== TRECHO DE ORIGEM ==
Traldi (1977), na discussão que faz sobre mudanças no enfoque do currículo e tomando como base autores citados anteriormente, destaca aspectos sobre como o pensamento hegemônico entre o final do século XIX e a primeira metade do século XX, imprimia concepções de currículo e consequentemente valor e funções em relação ao conhecimento escolar. Dentre outros pontos, elenca:
[...] a matéria é o núcleo substantivo do currículo (p.16); [...] não aquilo que o indivíduo aprendeu, mas o que ele é capaz de fazer como conseqüência do que aprendeu (TRALDI, 1977, p. 18); [...] é uma sucessão de experiências escolares adequadas a produzir, de forma satisfatória, a contínua reconstrução da experiência; [...] o aprender fazendo (TRALDI, 1977, p. 32-33); aquele conjunto ou série de coisas que as crianças e os jovens devem experimentar a fim de desenvolver habilidades que o capacitem a decidir assuntos da vida adulta (TRALDI, 1977, p. 34); experiências por meio das quais as crianças atingem auto-realização, ao mesmo tempo em que aprendem a contribuir para a construção de melhores comunidades e uma América melhor para o futuro (TRALDI, 1977, p. 36); [...] são conceitos, habilidades e valores (TRALDI, 1977, p. 43).
A produção científica sobre currículo filiada às concepções dessas matrizes é caracterizada por duas fases. Na primeira, prevaleceu a perspectiva liberal conservadora (MCLAREN, 1977) que se mostrou hegemônica desde o início do século XX até o final dos anos 1960, quando foram intensificados os estudos sobre currículo a partir de bases do racionalismo científico, técnico e da eficiência social. Nela, o conhecimento escolar tinha como finalidade precípua melhorar a qualidade intelectual do comportamento humano e “contribuir para uma sociedade melhor” (TRALDI, 1977, p. 16). Ou como definiu Bobbitt, (2004, p. 43) “os fatos científicos, princípios e hábitos da mente, adquiridos satisfatoriamente, serão úteis para justificar o ensino de um ponto de vista puramente utilitário”.

== REGISTROS EXIBIDOS ==
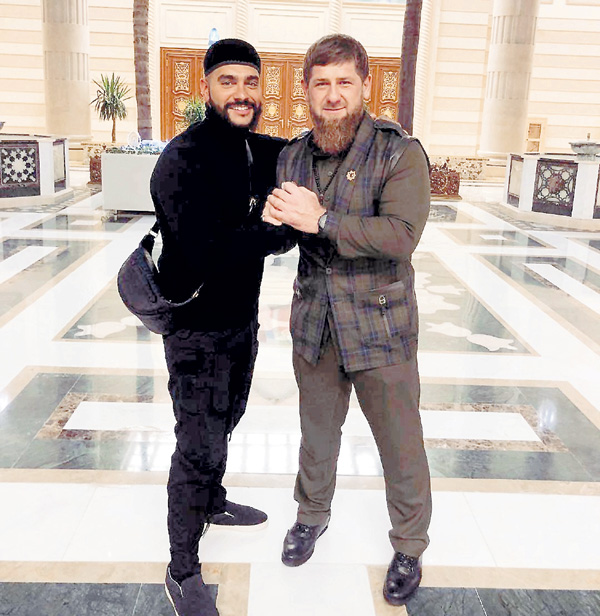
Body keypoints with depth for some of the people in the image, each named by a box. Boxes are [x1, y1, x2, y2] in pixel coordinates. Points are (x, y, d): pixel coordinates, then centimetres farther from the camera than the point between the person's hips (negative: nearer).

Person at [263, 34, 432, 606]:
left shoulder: (400, 153, -12)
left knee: (400, 441, 8)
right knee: (317, 428, 21)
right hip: (313, 321, 5)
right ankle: (312, 514, 45)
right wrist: (272, 216, -9)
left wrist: (319, 219, -27)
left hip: (380, 324, -4)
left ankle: (409, 544, 31)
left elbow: (400, 236, -25)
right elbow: (279, 236, 15)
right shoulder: (293, 155, 5)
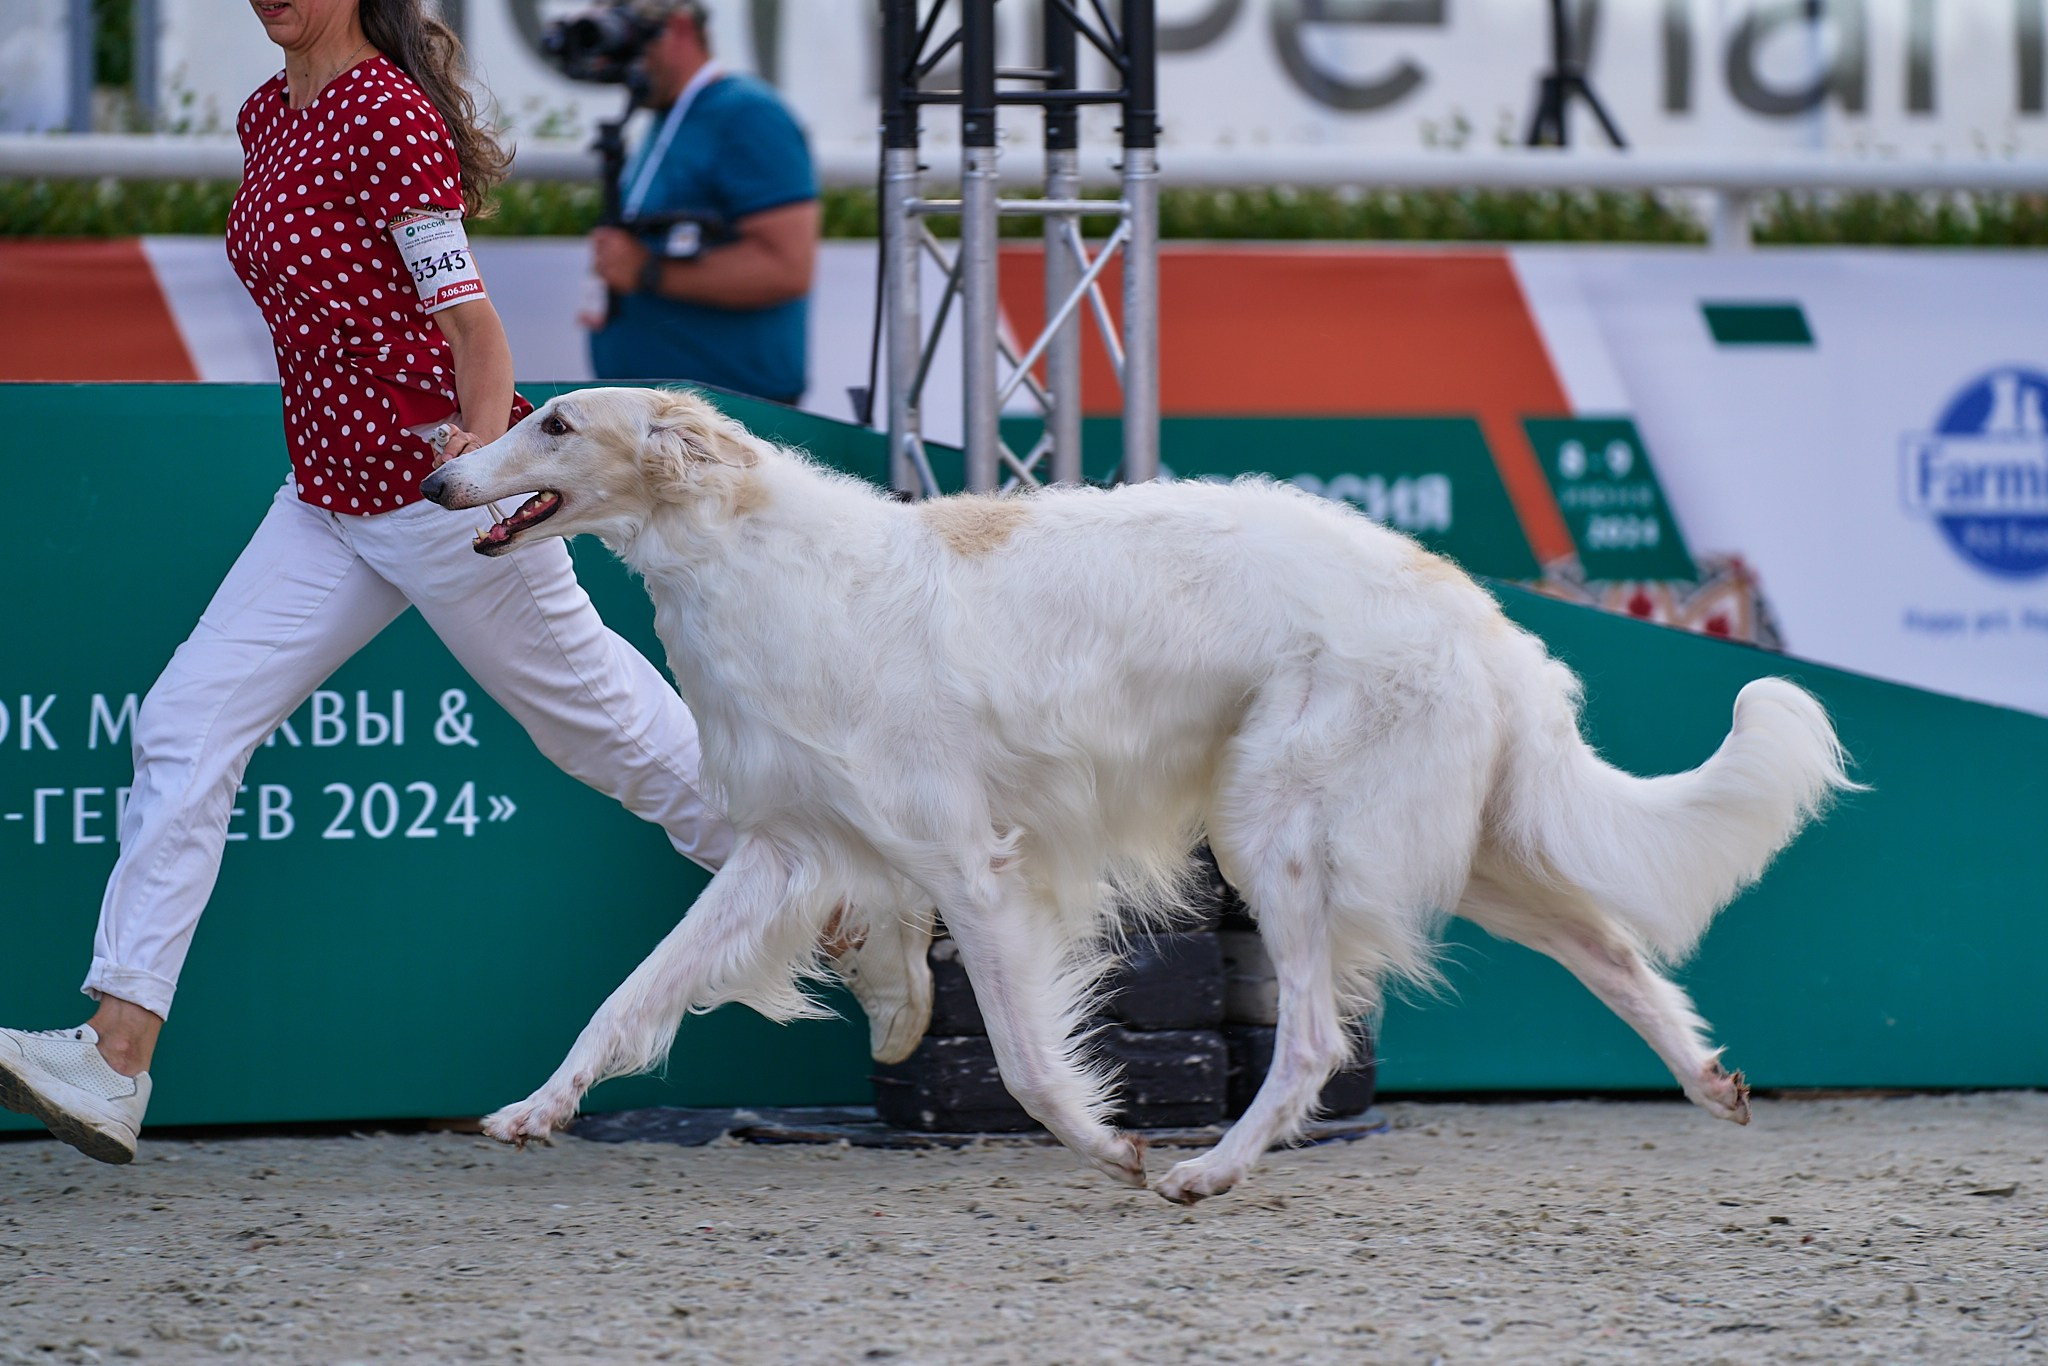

== AÇÃO SOLICITADA A ==
Traduza para o inglês esta frase do trecho sobre currículo: "A produção científica sobre currículo filiada às concepções dessas matrizes é caracterizada por duas fases."
== AÇÃO SOLICITADA B ==
Retome o trecho sobre currículo e dê continuidade a ele a partir da última frase apresentada.

== RESPOSTA DO EXERCÍCIO A ==
The scientific production on curriculum affiliated with the conceptions of these frameworks is characterized by two phases.

== RESPOSTA DO EXERCÍCIO B ==
A segunda fase, mais evidente a partir dos anos 1970, denominada por Apple (2008) de neoconservadora, é marcada, sem interrupção da primeira, especialmente por contextos políticos, tais como ascensão dos regimes autoritários nos países considerados periféricos, queda do muro de Berlim, globalização econômica, etc. Nessa fase, o movimento é pela hegemonização de uma concepção de currículo que mantém o foco na racionalidade técnica e científica, incluindo-se, entretanto, outras demandas como a busca por altas performances em termos de resultados escolares e alcance mínimo de padrões impostos externamente, seja pelo Estado ou por organismos internacionais.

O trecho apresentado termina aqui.